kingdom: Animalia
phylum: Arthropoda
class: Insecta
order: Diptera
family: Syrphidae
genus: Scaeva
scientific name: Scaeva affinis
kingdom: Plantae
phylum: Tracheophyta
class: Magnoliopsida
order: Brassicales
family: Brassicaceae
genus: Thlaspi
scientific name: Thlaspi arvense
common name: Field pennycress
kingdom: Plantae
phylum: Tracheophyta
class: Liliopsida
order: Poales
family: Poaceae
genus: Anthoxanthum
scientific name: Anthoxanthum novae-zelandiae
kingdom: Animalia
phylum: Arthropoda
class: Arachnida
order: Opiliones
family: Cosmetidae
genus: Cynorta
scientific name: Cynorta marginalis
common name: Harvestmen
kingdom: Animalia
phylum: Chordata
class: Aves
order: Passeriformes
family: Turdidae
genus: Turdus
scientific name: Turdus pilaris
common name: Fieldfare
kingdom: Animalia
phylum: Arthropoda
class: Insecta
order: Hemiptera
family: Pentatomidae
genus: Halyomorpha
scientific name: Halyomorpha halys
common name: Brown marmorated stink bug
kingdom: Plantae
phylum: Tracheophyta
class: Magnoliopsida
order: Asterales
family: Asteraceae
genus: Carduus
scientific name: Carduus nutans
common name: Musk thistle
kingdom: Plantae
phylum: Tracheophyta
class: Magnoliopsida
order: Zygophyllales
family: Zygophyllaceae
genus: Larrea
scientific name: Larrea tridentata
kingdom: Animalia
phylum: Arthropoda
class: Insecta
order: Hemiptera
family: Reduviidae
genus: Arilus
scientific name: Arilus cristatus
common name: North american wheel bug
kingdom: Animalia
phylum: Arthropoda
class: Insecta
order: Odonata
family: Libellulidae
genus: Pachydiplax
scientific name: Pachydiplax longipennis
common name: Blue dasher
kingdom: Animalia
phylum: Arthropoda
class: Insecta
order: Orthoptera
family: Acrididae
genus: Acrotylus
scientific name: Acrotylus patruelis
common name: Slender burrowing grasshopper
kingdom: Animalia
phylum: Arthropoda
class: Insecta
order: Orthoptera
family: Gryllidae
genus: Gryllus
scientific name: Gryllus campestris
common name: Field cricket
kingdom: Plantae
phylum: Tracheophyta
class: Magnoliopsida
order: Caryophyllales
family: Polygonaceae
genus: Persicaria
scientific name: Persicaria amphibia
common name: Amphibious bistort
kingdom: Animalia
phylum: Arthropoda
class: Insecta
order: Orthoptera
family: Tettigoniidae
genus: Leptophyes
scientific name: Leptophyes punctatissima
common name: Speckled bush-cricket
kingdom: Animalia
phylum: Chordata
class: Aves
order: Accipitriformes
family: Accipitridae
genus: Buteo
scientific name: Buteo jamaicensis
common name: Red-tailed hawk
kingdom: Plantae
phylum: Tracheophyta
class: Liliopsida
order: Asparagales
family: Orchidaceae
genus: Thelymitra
◇ ◇ ◇ ◇ ◇ ◇ ◇
Task brief — Format each line of the material above as a Markdown table with the columns Row and Entry. Number the rows consecutively and omit blank lines.

Answer in full —
| Row | Entry |
|---|---|
| 1 | kingdom: Animalia |
| 2 | phylum: Arthropoda |
| 3 | class: Insecta |
| 4 | order: Diptera |
| 5 | family: Syrphidae |
| 6 | genus: Scaeva |
| 7 | scientific name: Scaeva affinis |
| 8 | kingdom: Plantae |
| 9 | phylum: Tracheophyta |
| 10 | class: Magnoliopsida |
| 11 | order: Brassicales |
| 12 | family: Brassicaceae |
| 13 | genus: Thlaspi |
| 14 | scientific name: Thlaspi arvense |
| 15 | common name: Field pennycress |
| 16 | kingdom: Plantae |
| 17 | phylum: Tracheophyta |
| 18 | class: Liliopsida |
| 19 | order: Poales |
| 20 | family: Poaceae |
| 21 | genus: Anthoxanthum |
| 22 | scientific name: Anthoxanthum novae-zelandiae |
| 23 | kingdom: Animalia |
| 24 | phylum: Arthropoda |
| 25 | class: Arachnida |
| 26 | order: Opiliones |
| 27 | family: Cosmetidae |
| 28 | genus: Cynorta |
| 29 | scientific name: Cynorta marginalis |
| 30 | common name: Harvestmen |
| 31 | kingdom: Animalia |
| 32 | phylum: Chordata |
| 33 | class: Aves |
| 34 | order: Passeriformes |
| 35 | family: Turdidae |
| 36 | genus: Turdus |
| 37 | scientific name: Turdus pilaris |
| 38 | common name: Fieldfare |
| 39 | kingdom: Animalia |
| 40 | phylum: Arthropoda |
| 41 | class: Insecta |
| 42 | order: Hemiptera |
| 43 | family: Pentatomidae |
| 44 | genus: Halyomorpha |
| 45 | scientific name: Halyomorpha halys |
| 46 | common name: Brown marmorated stink bug |
| 47 | kingdom: Plantae |
| 48 | phylum: Tracheophyta |
| 49 | class: Magnoliopsida |
| 50 | order: Asterales |
| 51 | family: Asteraceae |
| 52 | genus: Carduus |
| 53 | scientific name: Carduus nutans |
| 54 | common name: Musk thistle |
| 55 | kingdom: Plantae |
| 56 | phylum: Tracheophyta |
| 57 | class: Magnoliopsida |
| 58 | order: Zygophyllales |
| 59 | family: Zygophyllaceae |
| 60 | genus: Larrea |
| 61 | scientific name: Larrea tridentata |
| 62 | kingdom: Animalia |
| 63 | phylum: Arthropoda |
| 64 | class: Insecta |
| 65 | order: Hemiptera |
| 66 | family: Reduviidae |
| 67 | genus: Arilus |
| 68 | scientific name: Arilus cristatus |
| 69 | common name: North american wheel bug |
| 70 | kingdom: Animalia |
| 71 | phylum: Arthropoda |
| 72 | class: Insecta |
| 73 | order: Odonata |
| 74 | family: Libellulidae |
| 75 | genus: Pachydiplax |
| 76 | scientific name: Pachydiplax longipennis |
| 77 | common name: Blue dasher |
| 78 | kingdom: Animalia |
| 79 | phylum: Arthropoda |
| 80 | class: Insecta |
| 81 | order: Orthoptera |
| 82 | family: Acrididae |
| 83 | genus: Acrotylus |
| 84 | scientific name: Acrotylus patruelis |
| 85 | common name: Slender burrowing grasshopper |
| 86 | kingdom: Animalia |
| 87 | phylum: Arthropoda |
| 88 | class: Insecta |
| 89 | order: Orthoptera |
| 90 | family: Gryllidae |
| 91 | genus: Gryllus |
| 92 | scientific name: Gryllus campestris |
| 93 | common name: Field cricket |
| 94 | kingdom: Plantae |
| 95 | phylum: Tracheophyta |
| 96 | class: Magnoliopsida |
| 97 | order: Caryophyllales |
| 98 | family: Polygonaceae |
| 99 | genus: Persicaria |
| 100 | scientific name: Persicaria amphibia |
| 101 | common name: Amphibious bistort |
| 102 | kingdom: Animalia |
| 103 | phylum: Arthropoda |
| 104 | class: Insecta |
| 105 | order: Orthoptera |
| 106 | family: Tettigoniidae |
| 107 | genus: Leptophyes |
| 108 | scientific name: Leptophyes punctatissima |
| 109 | common name: Speckled bush-cricket |
| 110 | kingdom: Animalia |
| 111 | phylum: Chordata |
| 112 | class: Aves |
| 113 | order: Accipitriformes |
| 114 | family: Accipitridae |
| 115 | genus: Buteo |
| 116 | scientific name: Buteo jamaicensis |
| 117 | common name: Red-tailed hawk |
| 118 | kingdom: Plantae |
| 119 | phylum: Tracheophyta |
| 120 | class: Liliopsida |
| 121 | order: Asparagales |
| 122 | family: Orchidaceae |
| 123 | genus: Thelymitra |